== Exercise objective ==
Look through the records below, and copy out every line that holds the string "Nintendo".

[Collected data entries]
= Beginning of Section =

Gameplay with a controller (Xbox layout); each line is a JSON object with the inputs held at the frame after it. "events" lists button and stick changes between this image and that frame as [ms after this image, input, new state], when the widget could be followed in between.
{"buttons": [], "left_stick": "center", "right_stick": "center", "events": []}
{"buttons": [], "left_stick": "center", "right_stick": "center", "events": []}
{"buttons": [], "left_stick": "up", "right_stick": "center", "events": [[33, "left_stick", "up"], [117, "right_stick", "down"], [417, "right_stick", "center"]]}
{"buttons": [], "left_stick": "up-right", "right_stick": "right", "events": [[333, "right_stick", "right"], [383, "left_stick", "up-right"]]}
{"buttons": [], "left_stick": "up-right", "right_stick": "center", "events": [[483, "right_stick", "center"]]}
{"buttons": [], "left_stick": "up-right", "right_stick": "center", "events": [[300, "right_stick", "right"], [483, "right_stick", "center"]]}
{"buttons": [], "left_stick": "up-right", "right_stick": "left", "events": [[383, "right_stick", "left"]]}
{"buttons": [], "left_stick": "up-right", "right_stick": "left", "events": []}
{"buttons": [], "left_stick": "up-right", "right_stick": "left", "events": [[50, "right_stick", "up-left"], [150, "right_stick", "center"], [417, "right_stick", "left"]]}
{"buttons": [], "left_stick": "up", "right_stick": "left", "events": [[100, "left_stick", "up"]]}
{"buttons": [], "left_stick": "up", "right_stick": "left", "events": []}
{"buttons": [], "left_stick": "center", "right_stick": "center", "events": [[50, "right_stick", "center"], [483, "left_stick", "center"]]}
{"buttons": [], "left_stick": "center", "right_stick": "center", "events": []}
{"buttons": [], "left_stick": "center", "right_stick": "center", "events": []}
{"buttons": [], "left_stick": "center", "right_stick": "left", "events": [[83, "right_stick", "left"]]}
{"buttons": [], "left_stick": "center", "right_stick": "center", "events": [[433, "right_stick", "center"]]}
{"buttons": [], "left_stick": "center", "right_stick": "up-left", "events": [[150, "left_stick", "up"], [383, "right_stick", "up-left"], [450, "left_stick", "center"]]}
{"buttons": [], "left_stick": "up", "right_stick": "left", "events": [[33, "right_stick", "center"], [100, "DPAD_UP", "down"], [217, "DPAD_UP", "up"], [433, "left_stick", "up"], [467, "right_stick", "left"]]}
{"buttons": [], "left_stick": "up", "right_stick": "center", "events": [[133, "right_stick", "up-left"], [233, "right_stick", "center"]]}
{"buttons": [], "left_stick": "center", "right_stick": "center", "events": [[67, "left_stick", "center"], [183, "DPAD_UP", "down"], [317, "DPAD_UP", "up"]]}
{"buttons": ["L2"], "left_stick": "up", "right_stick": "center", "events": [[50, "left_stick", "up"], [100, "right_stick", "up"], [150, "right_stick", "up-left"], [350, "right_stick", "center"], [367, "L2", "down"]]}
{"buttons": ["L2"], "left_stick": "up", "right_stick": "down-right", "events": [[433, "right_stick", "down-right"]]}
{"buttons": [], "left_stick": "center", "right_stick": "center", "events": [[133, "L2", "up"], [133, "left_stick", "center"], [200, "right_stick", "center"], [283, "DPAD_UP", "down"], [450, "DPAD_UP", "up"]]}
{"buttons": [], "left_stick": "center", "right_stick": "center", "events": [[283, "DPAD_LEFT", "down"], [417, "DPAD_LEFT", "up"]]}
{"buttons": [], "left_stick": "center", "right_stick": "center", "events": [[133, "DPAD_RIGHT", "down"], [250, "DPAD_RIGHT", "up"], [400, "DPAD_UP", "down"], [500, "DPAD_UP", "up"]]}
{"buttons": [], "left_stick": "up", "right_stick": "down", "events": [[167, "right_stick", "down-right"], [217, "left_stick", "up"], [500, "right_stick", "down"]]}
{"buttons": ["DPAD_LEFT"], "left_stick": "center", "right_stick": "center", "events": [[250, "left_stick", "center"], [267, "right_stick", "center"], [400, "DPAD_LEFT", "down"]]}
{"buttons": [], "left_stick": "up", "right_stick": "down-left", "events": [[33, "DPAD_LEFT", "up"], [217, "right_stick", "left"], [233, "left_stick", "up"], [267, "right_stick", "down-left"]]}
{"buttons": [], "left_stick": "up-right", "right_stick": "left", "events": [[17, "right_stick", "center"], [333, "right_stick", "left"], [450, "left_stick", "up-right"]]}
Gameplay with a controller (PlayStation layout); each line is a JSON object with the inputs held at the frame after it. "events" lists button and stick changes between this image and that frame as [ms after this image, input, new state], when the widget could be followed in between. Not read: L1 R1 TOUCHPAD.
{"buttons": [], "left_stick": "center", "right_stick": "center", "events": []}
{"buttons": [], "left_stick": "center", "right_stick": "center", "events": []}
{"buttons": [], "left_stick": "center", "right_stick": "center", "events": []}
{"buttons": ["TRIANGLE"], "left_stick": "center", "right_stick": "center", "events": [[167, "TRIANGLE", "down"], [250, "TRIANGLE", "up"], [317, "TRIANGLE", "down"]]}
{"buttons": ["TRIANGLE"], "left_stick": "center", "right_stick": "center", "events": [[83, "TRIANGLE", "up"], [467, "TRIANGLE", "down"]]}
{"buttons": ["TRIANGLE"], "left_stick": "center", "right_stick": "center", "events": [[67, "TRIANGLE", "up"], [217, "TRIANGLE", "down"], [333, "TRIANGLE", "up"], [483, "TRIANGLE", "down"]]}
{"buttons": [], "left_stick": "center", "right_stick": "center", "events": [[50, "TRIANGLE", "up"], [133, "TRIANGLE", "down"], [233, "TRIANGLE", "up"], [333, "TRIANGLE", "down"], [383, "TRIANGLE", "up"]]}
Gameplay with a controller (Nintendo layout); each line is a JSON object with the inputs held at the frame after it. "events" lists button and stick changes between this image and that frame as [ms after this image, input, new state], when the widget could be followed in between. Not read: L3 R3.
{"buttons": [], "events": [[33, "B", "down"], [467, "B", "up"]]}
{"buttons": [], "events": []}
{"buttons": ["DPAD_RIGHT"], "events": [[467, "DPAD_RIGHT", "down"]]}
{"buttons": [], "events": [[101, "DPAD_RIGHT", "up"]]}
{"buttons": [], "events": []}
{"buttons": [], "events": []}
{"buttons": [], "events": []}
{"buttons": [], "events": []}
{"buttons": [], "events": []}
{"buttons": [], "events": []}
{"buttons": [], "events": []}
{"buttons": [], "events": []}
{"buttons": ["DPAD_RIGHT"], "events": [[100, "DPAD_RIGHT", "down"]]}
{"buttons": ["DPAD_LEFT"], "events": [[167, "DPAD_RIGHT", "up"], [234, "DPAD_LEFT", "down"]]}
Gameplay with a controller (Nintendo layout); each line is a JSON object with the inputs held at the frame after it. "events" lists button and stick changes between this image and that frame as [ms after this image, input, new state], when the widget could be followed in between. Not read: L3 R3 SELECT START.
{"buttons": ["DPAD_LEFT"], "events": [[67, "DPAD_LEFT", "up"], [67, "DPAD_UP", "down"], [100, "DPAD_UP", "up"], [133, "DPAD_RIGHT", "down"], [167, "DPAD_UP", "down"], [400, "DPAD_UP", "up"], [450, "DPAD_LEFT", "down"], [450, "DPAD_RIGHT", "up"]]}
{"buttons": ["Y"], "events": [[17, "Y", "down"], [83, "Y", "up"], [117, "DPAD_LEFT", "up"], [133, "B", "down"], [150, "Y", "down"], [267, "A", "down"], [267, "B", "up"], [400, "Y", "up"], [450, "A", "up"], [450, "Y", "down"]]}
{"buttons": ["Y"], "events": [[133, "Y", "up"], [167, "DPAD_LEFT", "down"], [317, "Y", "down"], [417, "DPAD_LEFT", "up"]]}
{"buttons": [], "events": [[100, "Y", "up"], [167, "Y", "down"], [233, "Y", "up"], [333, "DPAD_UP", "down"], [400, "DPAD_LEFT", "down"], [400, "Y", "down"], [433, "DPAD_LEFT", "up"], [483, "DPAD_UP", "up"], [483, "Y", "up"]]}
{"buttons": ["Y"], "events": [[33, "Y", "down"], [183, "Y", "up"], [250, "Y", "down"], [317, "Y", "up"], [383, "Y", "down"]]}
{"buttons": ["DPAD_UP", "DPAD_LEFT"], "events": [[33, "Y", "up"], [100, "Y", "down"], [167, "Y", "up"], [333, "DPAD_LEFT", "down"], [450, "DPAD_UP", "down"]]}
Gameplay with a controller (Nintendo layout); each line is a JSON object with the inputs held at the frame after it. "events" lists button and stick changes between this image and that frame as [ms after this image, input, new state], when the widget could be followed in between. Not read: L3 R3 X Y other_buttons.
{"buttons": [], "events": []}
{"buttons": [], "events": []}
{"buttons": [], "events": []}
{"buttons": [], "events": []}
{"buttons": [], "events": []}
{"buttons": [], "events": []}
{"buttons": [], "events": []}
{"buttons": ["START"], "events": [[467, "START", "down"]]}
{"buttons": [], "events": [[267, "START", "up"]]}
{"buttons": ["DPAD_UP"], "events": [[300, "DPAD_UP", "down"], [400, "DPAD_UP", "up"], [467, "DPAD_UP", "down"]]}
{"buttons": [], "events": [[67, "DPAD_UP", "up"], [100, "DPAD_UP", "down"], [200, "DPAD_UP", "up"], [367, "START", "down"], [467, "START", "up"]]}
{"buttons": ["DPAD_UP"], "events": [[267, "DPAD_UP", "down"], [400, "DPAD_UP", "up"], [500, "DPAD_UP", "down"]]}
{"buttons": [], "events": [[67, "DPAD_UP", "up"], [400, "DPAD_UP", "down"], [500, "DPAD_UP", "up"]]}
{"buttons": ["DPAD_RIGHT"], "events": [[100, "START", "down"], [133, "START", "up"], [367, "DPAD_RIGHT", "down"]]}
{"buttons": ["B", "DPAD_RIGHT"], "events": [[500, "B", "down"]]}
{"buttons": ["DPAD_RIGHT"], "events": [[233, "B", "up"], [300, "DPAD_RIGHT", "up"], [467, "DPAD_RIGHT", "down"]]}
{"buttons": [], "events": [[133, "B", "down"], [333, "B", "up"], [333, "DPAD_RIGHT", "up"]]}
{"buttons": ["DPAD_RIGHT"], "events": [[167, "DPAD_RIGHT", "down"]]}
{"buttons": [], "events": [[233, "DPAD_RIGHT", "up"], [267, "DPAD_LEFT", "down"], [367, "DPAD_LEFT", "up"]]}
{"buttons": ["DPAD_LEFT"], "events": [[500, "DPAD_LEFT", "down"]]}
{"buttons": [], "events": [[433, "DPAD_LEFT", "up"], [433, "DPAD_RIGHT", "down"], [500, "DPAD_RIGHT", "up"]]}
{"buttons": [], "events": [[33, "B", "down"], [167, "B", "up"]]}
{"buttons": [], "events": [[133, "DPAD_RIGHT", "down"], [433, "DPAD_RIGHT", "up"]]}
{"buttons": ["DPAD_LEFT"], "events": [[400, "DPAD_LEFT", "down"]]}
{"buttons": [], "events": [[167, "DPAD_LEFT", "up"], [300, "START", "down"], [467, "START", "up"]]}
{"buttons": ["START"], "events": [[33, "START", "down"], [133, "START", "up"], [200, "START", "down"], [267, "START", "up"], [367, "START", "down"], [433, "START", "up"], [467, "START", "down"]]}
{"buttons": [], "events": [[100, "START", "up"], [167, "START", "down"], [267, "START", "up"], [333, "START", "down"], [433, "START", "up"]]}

= End of Section =

== Exercise response ==
Gameplay with a controller (Nintendo layout); each line is a JSON object with the inputs held at the frame after it. "events" lists button and stick changes between this image and that frame as [ms after this image, input, new state], when the widget could be followed in between. Not read: L3 R3.
Gameplay with a controller (Nintendo layout); each line is a JSON object with the inputs held at the frame after it. "events" lists button and stick changes between this image and that frame as [ms after this image, input, new state], when the widget could be followed in between. Not read: L3 R3 SELECT START.
Gameplay with a controller (Nintendo layout); each line is a JSON object with the inputs held at the frame after it. "events" lists button and stick changes between this image and that frame as [ms after this image, input, new state], when the widget could be followed in between. Not read: L3 R3 X Y other_buttons.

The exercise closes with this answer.